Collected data
________________________________________

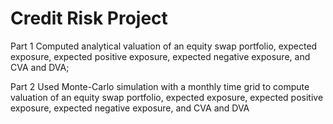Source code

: Credit Risk Project
=====
Part 1 Computed analytical valuation of an equity swap portfolio, expected exposure, expected positive exposure, expected negative exposure, and CVA and DVA;  

Part 2 Used Monte-Carlo simulation with a monthly time grid to compute valuation of an equity swap portfolio, expected exposure, expected positive exposure, expected negative exposure, and CVA and DVA 
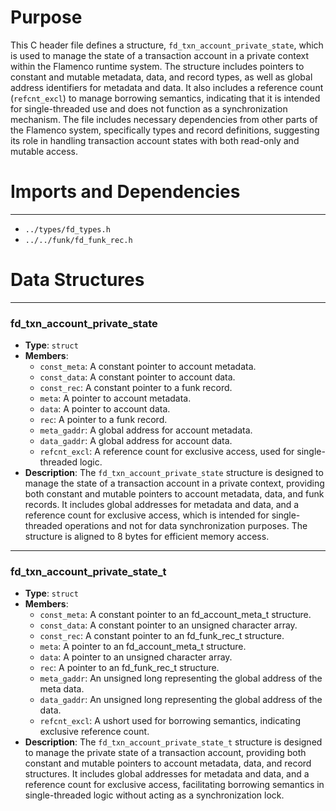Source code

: # Purpose
This C header file defines a structure, `fd_txn_account_private_state`, which is used to manage the state of a transaction account in a private context within the Flamenco runtime system. The structure includes pointers to constant and mutable metadata, data, and record types, as well as global address identifiers for metadata and data. It also includes a reference count (`refcnt_excl`) to manage borrowing semantics, indicating that it is intended for single-threaded use and does not function as a synchronization mechanism. The file includes necessary dependencies from other parts of the Flamenco system, specifically types and record definitions, suggesting its role in handling transaction account states with both read-only and mutable access.
# Imports and Dependencies

---
- `../types/fd_types.h`
- `../../funk/fd_funk_rec.h`


# Data Structures

---
### fd\_txn\_account\_private\_state
- **Type**: `struct`
- **Members**:
    - `const_meta`: A constant pointer to account metadata.
    - `const_data`: A constant pointer to account data.
    - `const_rec`: A constant pointer to a funk record.
    - `meta`: A pointer to account metadata.
    - `data`: A pointer to account data.
    - `rec`: A pointer to a funk record.
    - `meta_gaddr`: A global address for account metadata.
    - `data_gaddr`: A global address for account data.
    - `refcnt_excl`: A reference count for exclusive access, used for single-threaded logic.
- **Description**: The `fd_txn_account_private_state` structure is designed to manage the state of a transaction account in a private context, providing both constant and mutable pointers to account metadata, data, and funk records. It includes global addresses for metadata and data, and a reference count for exclusive access, which is intended for single-threaded operations and not for data synchronization purposes. The structure is aligned to 8 bytes for efficient memory access.


---
### fd\_txn\_account\_private\_state\_t
- **Type**: `struct`
- **Members**:
    - `const_meta`: A constant pointer to an fd_account_meta_t structure.
    - `const_data`: A constant pointer to an unsigned character array.
    - `const_rec`: A constant pointer to an fd_funk_rec_t structure.
    - `meta`: A pointer to an fd_account_meta_t structure.
    - `data`: A pointer to an unsigned character array.
    - `rec`: A pointer to an fd_funk_rec_t structure.
    - `meta_gaddr`: An unsigned long representing the global address of the meta data.
    - `data_gaddr`: An unsigned long representing the global address of the data.
    - `refcnt_excl`: A ushort used for borrowing semantics, indicating exclusive reference count.
- **Description**: The `fd_txn_account_private_state_t` structure is designed to manage the private state of a transaction account, providing both constant and mutable pointers to account metadata, data, and record structures. It includes global addresses for metadata and data, and a reference count for exclusive access, facilitating borrowing semantics in single-threaded logic without acting as a synchronization lock.


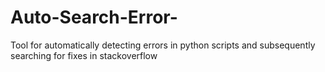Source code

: # Auto-Search-Error-
Tool for automatically detecting errors in python scripts and subsequently searching for fixes in stackoverflow

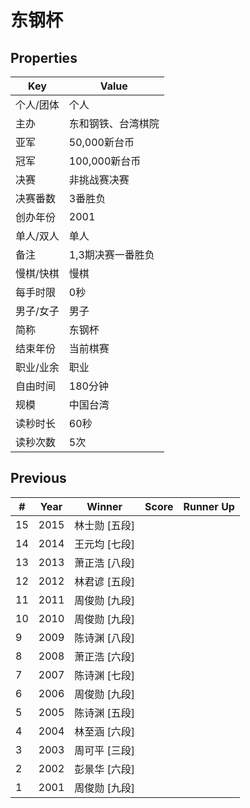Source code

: # 东钢杯

## Properties

| Key | Value |
| --- | ----- |
| 个人/团体 | 个人 |
| 主办 | 东和钢铁、台湾棋院 |
| 亚军 | 50,000新台币 |
| 冠军 | 100,000新台币 |
| 决赛 | 非挑战赛决赛 |
| 决赛番数 | 3番胜负 |
| 创办年份 | 2001 |
| 单人/双人 | 单人 |
| 备注 | 1,3期决赛一番胜负 |
| 慢棋/快棋 | 慢棋 |
| 每手时限 | 0秒 |
| 男子/女子 | 男子 |
| 简称 | 东钢杯 |
| 结束年份 | 当前棋赛 |
| 职业/业余 | 职业 |
| 自由时间 | 180分钟 |
| 规模 | 中国台湾 |
| 读秒时长 | 60秒 |
| 读秒次数 | 5次 |

## Previous

| # | Year | Winner | Score | Runner Up |
| --- | --- | --- | --- | --- |
| 15 | 2015 | 林士勋 [五段] |  |  |
| 14 | 2014 | 王元均 [七段] |  |  |
| 13 | 2013 | 萧正浩 [八段] |  |  |
| 12 | 2012 | 林君谚 [五段] |  |  |
| 11 | 2011 | 周俊勋 [九段] |  |  |
| 10 | 2010 | 周俊勋 [九段] |  |  |
| 9 | 2009 | 陈诗渊 [八段] |  |  |
| 8 | 2008 | 萧正浩 [六段] |  |  |
| 7 | 2007 | 陈诗渊 [七段] |  |  |
| 6 | 2006 | 周俊勋 [九段] |  |  |
| 5 | 2005 | 陈诗渊 [五段] |  |  |
| 4 | 2004 | 林至涵 [六段] |  |  |
| 3 | 2003 | 周可平 [三段] |  |  |
| 2 | 2002 | 彭景华 [六段] |  |  |
| 1 | 2001 | 周俊勋 [九段] |  |  |

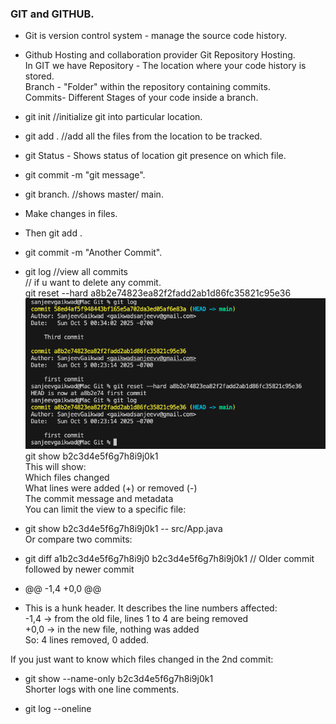 ### GIT and GITHUB. 
- Git is version control system - manage the source code history.  
- Github Hosting and collaboration provider Git Repository Hosting.  
In GIT we have Repository - The location where your code history is stored.  
Branch - "Folder" within the repository containing commits.  
Commits- Different Stages of your code inside a branch.  

- git init //initialize git into particular location.  
- git add . //add all the files from the location to be tracked.  
- git Status - Shows status of location git presence on which file.  
- git commit -m "git message".  
- git branch. //shows master/ main. 
- Make changes in files.  
- Then git add .  
- git commit -m "Another Commit". 
- git log  //view all commits  
// if u want to delete any commit.  
git reset --hard a8b2e74823ea82f2fadd2ab1d86fc35821c95e36  
![alt text](image.png)  
git show b2c3d4e5f6g7h8i9j0k1  
This will show:  
Which files changed  
What lines were added (+) or removed (-)  
The commit message and metadata  
You can limit the view to a specific file:  
- git show b2c3d4e5f6g7h8i9j0k1 -- src/App.java  
Or compare two commits:  
- git diff a1b2c3d4e5f6g7h8i9j0 b2c3d4e5f6g7h8i9j0k1 // Older commit followed by newer commit  
- @@ -1,4 +0,0 @@  
- This is a hunk header. It describes the line numbers affected:  
-1,4 → from the old file, lines 1 to 4 are being removed  
+0,0 → in the new file, nothing was added  
So: 4 lines removed, 0 added.  

If you just want to know which files changed in the 2nd commit:  
- git show --name-only b2c3d4e5f6g7h8i9j0k1  
Shorter logs with one line comments.

- git log --oneline  




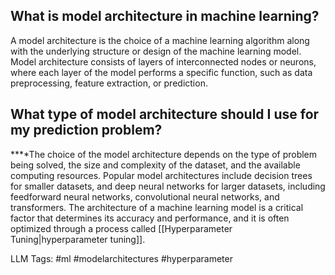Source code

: **What is model architecture in machine learning?**
---------------------------------------------------

A model architecture is the choice of a machine learning algorithm along with the underlying structure or design of the machine learning model. Model architecture consists of layers of interconnected nodes or neurons, where each layer of the model performs a specific function, such as data preprocessing, feature extraction, or prediction.  


**What type of model architecture should I use for my prediction problem?**
---------------------------------------------------------------------------

**‍**The choice of the model architecture depends on the type of problem being solved, the size and complexity of the dataset, and the available computing resources. Popular model architectures include decision trees for smaller datasets, and deep neural networks for larger datasets, including feedforward neural networks, convolutional neural networks, and transformers. The architecture of a machine learning model is a critical factor that determines its accuracy and performance, and it is often optimized through a process called [[Hyperparameter Tuning|hyperparameter tuning]].


LLM Tags:  #ml #modelarchitectures #hyperparameter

________________________________________

Word for word, restate the lines above from the first through the one that contains "Part 1 Computed", and exclude all pictures.

● EXERCISE RESPONSE
Source code

: Credit Risk Project
=====
Part 1 Computed analytical valuation of an equity swap portfolio, expected exposure, expected positive exposure, expected negative exposure, and CVA and DVA;  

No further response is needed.